AIM A. Update the part of the records that opens with the line containing "family: Staphylinidae" and runs through the end of the records, changing "phylum" to "division" and leaving everything else as it is. Return only those lines, and leave out the pictures.

## START TEXT

He differed from many religious leaders in that he did not view the State of Israel as having a Messianic role. He argued that the Talmud was opposed to trying to predict when the Messiah would come because after each failed prediction (and there have been thousands of them over the years) people would lose faith in the whole concept. He argued for greater separation between religion and state in Israel and intensely disliked religious parties. Often his iconoclastic positions were deeply influenced not only by Jewish tradition but by the core ideas of political liberalism as well.
He was influenced by the British rationalist philosophers Hobbes, Locke, and Hume. He fused their ideas of government with Torah principles. For example, that the King, according to the Torah was subject to its laws and not above them. Post-Biblical rabbinic law modified this to give the King certain extra-judicial powers, adding a new form of execution exclusively for royal use which he felt could no longer apply in a democratic world. He approved of the Hobbesian principle that if a King or any other kind of ruler failed in his or her duties and responsibilities, they could and should be removed. He applied the idea of partnership (the Talmudic principle of Shutfut) to a government in which the ruler and ruled agreed to work together for the welfare of the nation. And the concept of a just state had to apply to non-Jewish citizens equally.

## END TEXT

AIM B. According to the text on religion and the State of Israel, why was the Talmud opposed to predicting when the Messiah would come?

## START THE INPUT

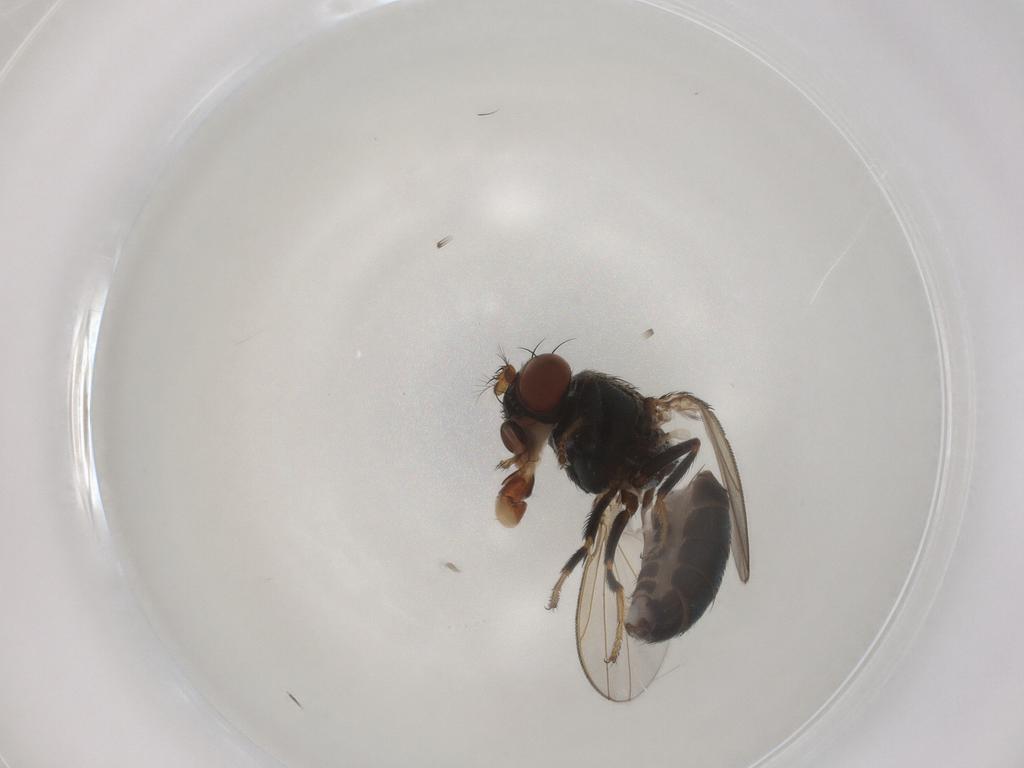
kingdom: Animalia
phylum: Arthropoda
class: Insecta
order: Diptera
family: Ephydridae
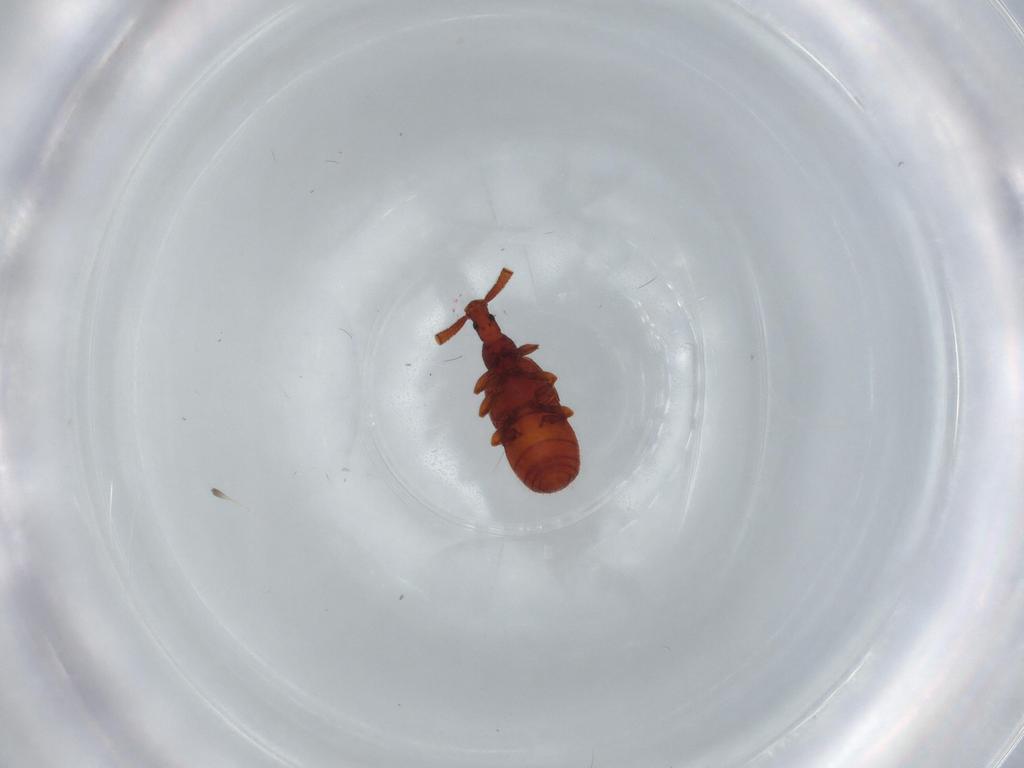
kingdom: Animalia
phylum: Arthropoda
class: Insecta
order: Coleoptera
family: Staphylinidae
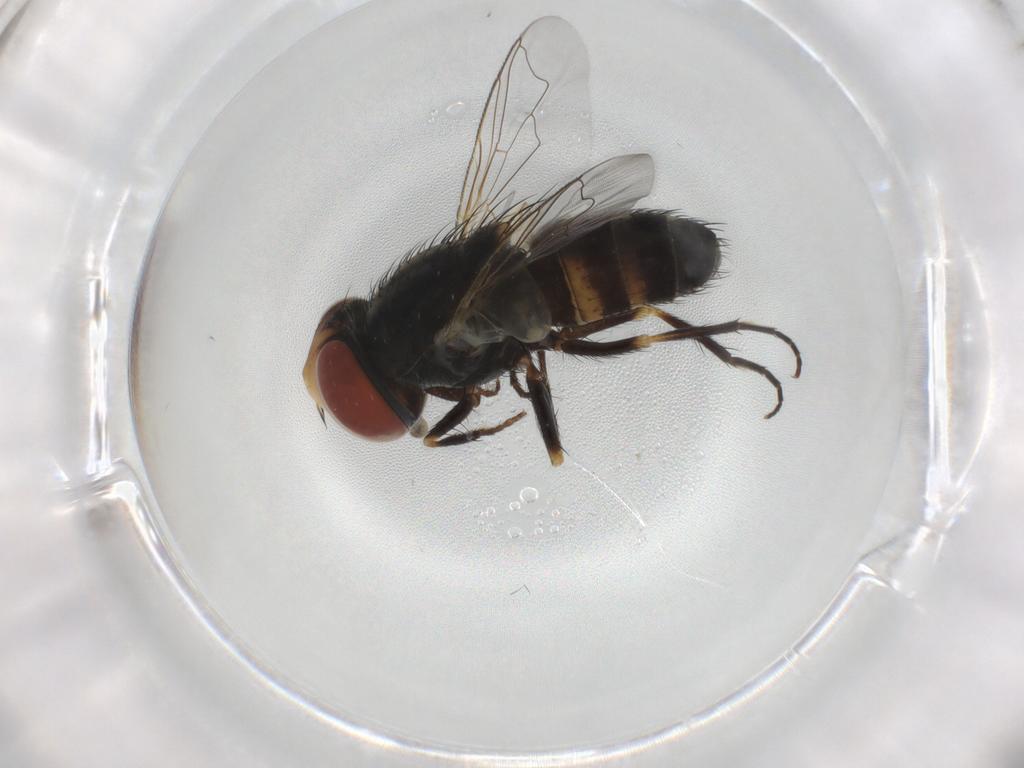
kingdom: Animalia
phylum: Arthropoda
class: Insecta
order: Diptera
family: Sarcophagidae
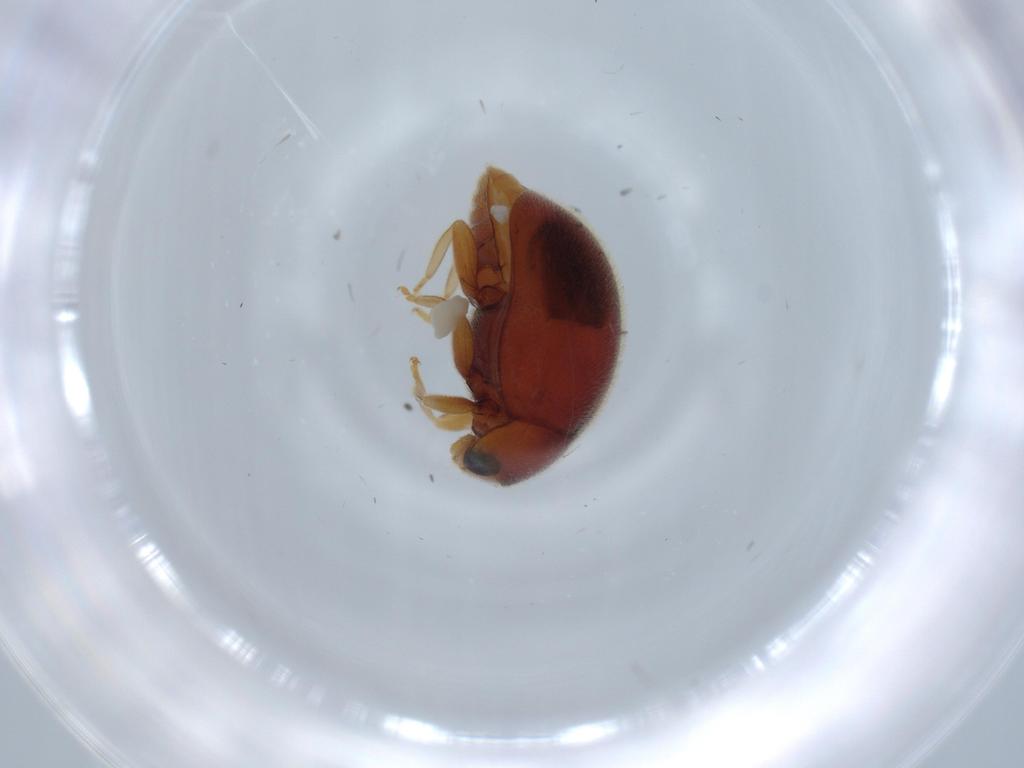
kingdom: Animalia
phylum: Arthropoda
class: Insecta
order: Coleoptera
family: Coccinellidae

## END THE INPUT

TASK SOLUTION A.
family: Staphylinidae
kingdom: Animalia
division: Arthropoda
class: Insecta
order: Diptera
family: Sarcophagidae
kingdom: Animalia
division: Arthropoda
class: Insecta
order: Coleoptera
family: Coccinellidae

TASK SOLUTION B. The Talmud was opposed to such predictions because each one that failed would cause people to lose faith in the whole concept. The text notes that there have been thousands of such failed predictions over the years.